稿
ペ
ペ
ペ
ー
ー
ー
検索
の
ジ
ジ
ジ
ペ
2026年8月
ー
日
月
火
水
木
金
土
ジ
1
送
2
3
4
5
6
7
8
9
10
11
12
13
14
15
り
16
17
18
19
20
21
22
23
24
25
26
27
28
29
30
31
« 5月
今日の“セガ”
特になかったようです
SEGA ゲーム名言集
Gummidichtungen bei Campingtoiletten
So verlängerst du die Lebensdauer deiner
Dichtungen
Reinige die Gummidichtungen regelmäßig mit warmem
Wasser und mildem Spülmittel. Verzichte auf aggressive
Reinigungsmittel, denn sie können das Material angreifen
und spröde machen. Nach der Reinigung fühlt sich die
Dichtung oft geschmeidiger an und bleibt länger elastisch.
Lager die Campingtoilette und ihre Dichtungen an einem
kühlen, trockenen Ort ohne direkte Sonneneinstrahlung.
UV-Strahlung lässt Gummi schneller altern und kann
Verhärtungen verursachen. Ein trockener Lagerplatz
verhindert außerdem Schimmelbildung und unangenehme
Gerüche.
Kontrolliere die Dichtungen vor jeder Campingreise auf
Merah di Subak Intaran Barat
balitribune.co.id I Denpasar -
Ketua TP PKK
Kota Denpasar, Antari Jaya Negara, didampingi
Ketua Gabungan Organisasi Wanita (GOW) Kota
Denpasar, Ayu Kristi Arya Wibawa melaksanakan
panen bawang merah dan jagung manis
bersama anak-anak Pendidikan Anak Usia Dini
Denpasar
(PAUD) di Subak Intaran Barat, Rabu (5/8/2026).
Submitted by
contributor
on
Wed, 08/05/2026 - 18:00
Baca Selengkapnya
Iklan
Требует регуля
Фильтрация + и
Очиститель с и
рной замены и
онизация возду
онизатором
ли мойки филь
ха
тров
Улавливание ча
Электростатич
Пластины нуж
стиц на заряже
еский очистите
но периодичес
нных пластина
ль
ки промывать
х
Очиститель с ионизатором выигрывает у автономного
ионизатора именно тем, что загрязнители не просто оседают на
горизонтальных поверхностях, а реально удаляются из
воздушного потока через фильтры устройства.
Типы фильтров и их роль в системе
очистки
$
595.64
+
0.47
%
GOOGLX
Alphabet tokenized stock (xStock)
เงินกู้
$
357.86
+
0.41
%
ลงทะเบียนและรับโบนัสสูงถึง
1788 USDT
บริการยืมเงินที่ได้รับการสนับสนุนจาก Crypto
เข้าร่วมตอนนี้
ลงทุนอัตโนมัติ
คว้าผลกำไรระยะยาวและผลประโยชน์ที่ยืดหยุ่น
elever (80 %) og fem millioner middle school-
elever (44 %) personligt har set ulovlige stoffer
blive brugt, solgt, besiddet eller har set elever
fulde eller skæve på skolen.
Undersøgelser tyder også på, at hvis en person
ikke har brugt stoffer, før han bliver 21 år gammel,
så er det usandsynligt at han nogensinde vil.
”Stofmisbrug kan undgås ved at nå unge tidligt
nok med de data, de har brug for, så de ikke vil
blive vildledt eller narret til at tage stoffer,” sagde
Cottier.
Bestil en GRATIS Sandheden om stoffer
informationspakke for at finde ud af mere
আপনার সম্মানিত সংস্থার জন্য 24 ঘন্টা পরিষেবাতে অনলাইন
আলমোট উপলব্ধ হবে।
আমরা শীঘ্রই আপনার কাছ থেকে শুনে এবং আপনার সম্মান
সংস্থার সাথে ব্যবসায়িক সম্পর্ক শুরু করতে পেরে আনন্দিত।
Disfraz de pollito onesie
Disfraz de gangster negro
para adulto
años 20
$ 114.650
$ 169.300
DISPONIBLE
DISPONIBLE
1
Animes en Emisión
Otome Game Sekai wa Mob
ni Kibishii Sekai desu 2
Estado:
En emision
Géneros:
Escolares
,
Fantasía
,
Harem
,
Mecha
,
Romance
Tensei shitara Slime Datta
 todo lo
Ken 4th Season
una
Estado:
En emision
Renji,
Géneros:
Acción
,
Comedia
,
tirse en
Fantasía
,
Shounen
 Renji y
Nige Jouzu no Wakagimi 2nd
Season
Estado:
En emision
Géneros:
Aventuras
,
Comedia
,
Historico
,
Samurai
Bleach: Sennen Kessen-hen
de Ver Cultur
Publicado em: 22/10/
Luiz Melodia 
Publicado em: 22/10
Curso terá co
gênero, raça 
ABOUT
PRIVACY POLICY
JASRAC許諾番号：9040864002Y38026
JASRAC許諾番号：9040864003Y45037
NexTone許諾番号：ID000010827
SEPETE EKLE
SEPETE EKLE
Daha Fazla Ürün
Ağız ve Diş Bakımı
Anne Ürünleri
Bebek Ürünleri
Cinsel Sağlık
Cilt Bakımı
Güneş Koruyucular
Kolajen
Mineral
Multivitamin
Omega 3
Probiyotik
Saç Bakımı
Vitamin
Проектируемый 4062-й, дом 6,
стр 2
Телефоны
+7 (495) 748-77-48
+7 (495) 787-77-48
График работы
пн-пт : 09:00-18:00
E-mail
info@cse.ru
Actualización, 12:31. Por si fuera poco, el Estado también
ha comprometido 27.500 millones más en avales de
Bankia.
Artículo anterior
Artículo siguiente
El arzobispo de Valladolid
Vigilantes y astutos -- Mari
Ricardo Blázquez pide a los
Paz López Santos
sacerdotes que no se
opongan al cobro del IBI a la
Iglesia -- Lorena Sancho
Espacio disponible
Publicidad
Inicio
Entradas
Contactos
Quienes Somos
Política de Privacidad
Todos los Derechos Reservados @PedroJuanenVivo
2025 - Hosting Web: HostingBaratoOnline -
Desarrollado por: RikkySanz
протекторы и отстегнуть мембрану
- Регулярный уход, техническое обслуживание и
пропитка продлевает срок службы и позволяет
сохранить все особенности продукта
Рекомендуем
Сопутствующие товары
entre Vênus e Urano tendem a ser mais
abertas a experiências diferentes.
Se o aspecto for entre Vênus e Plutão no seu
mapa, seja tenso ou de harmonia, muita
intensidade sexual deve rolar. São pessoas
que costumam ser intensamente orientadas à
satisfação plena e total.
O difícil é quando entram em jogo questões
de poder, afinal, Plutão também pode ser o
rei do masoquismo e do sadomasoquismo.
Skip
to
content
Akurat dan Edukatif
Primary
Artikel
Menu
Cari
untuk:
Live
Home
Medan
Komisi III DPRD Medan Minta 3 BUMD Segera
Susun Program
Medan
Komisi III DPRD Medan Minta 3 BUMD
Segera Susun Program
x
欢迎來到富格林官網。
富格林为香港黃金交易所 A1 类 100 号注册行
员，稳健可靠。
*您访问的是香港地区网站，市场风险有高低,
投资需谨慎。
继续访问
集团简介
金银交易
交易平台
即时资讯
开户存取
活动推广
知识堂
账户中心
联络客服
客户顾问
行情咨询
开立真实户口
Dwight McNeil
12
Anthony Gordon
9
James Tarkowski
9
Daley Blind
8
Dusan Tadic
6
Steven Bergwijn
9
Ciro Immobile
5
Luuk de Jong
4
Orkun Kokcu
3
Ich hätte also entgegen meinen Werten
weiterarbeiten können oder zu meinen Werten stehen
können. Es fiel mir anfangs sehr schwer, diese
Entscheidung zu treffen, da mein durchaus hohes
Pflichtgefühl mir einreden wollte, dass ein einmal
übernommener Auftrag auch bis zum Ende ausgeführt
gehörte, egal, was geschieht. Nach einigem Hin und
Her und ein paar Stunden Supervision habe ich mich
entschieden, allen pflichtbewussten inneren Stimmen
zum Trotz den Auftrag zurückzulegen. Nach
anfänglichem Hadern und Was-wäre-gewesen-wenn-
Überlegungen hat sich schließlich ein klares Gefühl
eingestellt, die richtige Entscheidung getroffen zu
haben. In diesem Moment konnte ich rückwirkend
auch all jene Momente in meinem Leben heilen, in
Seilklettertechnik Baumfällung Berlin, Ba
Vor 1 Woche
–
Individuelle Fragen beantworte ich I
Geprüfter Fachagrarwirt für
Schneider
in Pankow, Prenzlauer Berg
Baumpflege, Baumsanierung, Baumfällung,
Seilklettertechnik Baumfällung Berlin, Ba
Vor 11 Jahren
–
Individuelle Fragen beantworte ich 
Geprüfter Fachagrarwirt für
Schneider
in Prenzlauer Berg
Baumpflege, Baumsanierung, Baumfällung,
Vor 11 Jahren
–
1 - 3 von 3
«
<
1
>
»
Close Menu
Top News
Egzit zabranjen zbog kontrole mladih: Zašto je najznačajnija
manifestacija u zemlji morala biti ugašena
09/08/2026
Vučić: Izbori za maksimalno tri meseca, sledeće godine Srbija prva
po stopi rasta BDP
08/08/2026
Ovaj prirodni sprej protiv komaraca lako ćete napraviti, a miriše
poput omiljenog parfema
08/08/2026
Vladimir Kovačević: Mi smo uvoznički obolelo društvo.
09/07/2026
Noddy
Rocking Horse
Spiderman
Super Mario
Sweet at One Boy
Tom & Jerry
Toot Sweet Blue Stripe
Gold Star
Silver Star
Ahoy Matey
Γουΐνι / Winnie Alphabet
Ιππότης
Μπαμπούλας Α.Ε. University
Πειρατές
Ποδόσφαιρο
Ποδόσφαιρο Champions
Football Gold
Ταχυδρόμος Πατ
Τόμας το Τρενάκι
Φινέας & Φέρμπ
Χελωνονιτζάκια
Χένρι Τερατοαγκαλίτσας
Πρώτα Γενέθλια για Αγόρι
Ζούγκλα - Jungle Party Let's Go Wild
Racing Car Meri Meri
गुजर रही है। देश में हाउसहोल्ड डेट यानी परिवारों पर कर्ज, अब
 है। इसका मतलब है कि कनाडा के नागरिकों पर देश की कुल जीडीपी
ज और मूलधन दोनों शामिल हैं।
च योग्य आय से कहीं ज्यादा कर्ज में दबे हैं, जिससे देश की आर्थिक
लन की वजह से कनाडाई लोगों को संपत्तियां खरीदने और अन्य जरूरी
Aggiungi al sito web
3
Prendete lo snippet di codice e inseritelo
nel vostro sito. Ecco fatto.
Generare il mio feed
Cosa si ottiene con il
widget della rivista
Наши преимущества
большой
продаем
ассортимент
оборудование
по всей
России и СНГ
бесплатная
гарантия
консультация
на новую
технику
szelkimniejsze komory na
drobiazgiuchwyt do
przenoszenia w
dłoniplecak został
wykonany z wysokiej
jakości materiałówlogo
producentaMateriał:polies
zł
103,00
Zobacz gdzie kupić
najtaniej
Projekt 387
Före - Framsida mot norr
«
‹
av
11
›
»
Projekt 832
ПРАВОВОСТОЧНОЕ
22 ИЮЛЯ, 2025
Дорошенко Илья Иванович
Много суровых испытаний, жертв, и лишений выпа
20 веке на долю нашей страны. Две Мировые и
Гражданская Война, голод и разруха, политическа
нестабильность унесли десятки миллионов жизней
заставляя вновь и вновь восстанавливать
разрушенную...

#####

Repeat the rows above, from the first line through the line containing "Reinigungsmittel, denn sie", with that line included.

Finished exercise =>
稿
ペ
ペ
ペ
ー
ー
ー
検索
の
ジ
ジ
ジ
ペ
2026年8月
ー
日
月
火
水
木
金
土
ジ
1
送
2
3
4
5
6
7
8
9
10
11
12
13
14
15
り
16
17
18
19
20
21
22
23
24
25
26
27
28
29
30
31
« 5月
今日の“セガ”
特になかったようです
SEGA ゲーム名言集
Gummidichtungen bei Campingtoiletten
So verlängerst du die Lebensdauer deiner
Dichtungen
Reinige die Gummidichtungen regelmäßig mit warmem
Wasser und mildem Spülmittel. Verzichte auf aggressive
Reinigungsmittel, denn sie können das Material angreifen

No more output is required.